ACTION ITEM ▸
Please quote everything from "Now we're waiting" down to "is Sabatina doing?" in the goat kidding thread below.

SOURCE DOCUMENT ▸
*** Block opens ***
Congrats!! Can't wait to see what Sabatina may have in January!


----------



## AncientBlue (Dec 21, 2014)

The only one I am for sure keeping is the little snow white girl of Annabelle. I'm going to call her Isabelle. Annie needs a buddy and Izzy should be just what the doctor ordered. The rest need to be sold. Regardless of the fact that I like the new little boys better than their father. lol


----------



## AncientBlue (Dec 21, 2014)

Now we're waiting on Sabatina. She has bagged up. I'm a little less nervous this time


----------



## thegoatmama (Mar 19, 2015)

Less nervous is good! :hug:

How is Sabatina doing?


----------



## AncientBlue (Dec 21, 2014)

Sabatina kidded :kidred:
1 little doeling

Pictures to follow.


----------



## AncientBlue (Dec 21, 2014)

The new baby.


----------



## margaret (Aug 30, 2013)

She's gorgeous! I love her coloring! 
Congrats!!


----------



## minibarn (Jul 20, 2010)

She's adorable! Congratulations!!


----------



## GodsGarden (Feb 6, 2015)

:stars: She is darling


----------



## toth boer goats (Jul 20, 2008)

So adorable.


----------



## goatblessings (Jan 6, 2015)

Sweet little angel!:angel2:


----------



## thegoatmama (Mar 19, 2015)

Awe! What a pretty little thing!


----------
*** Block closes ***
SUPPLIED MATERIAL ▸
*** Block opens ***
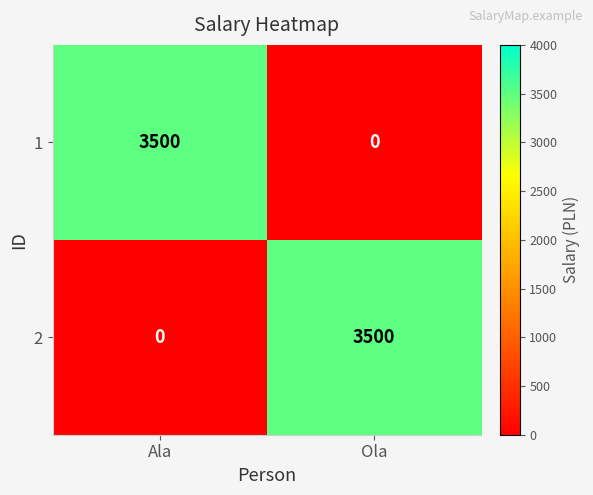

What is the difference between the highest and lowest values at Ola?

3500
*** Block closes ***
REPLY ▸
Now we're waiting on Sabatina. She has bagged up. I'm a little less nervous this time


----------



## thegoatmama (Mar 19, 2015)

Less nervous is good! :hug:

How is Sabatina doing?